### EXERCISE AIM:
Transcribe the listing below exactly, without pictures.

### EXERCISE MATERIAL:
= = =

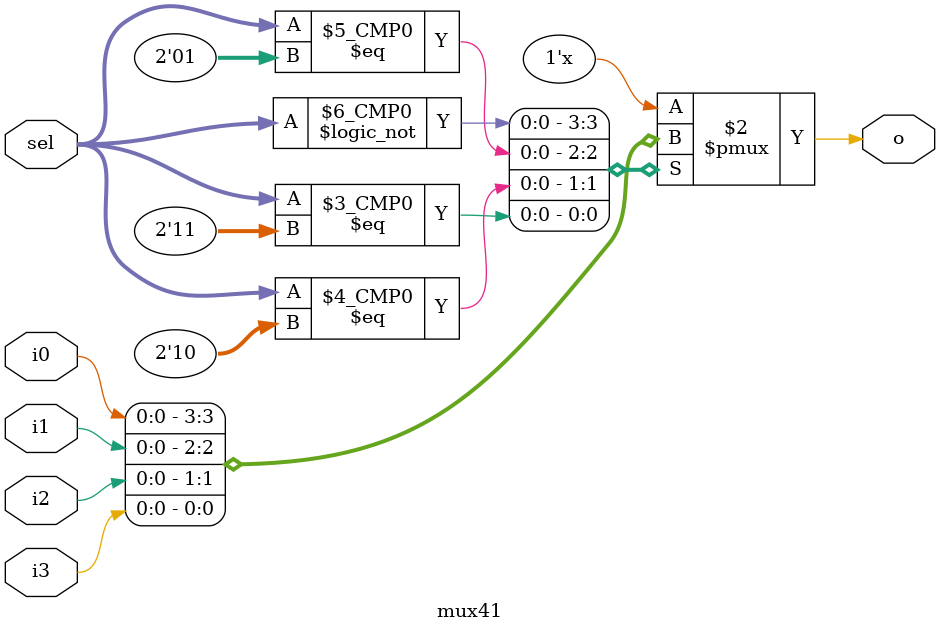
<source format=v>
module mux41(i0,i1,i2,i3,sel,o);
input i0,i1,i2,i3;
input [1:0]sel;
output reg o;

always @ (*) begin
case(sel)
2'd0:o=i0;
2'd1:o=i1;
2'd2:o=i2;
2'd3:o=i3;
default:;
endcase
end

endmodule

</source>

= = =

### EXERCISE RESPONSE:
<source format=v>
module mux41(i0,i1,i2,i3,sel,o);
input i0,i1,i2,i3;
input [1:0]sel;
output reg o;

always @ (*) begin
case(sel)
2'd0:o=i0;
2'd1:o=i1;
2'd2:o=i2;
2'd3:o=i3;
default:;
endcase
end

endmodule

</source>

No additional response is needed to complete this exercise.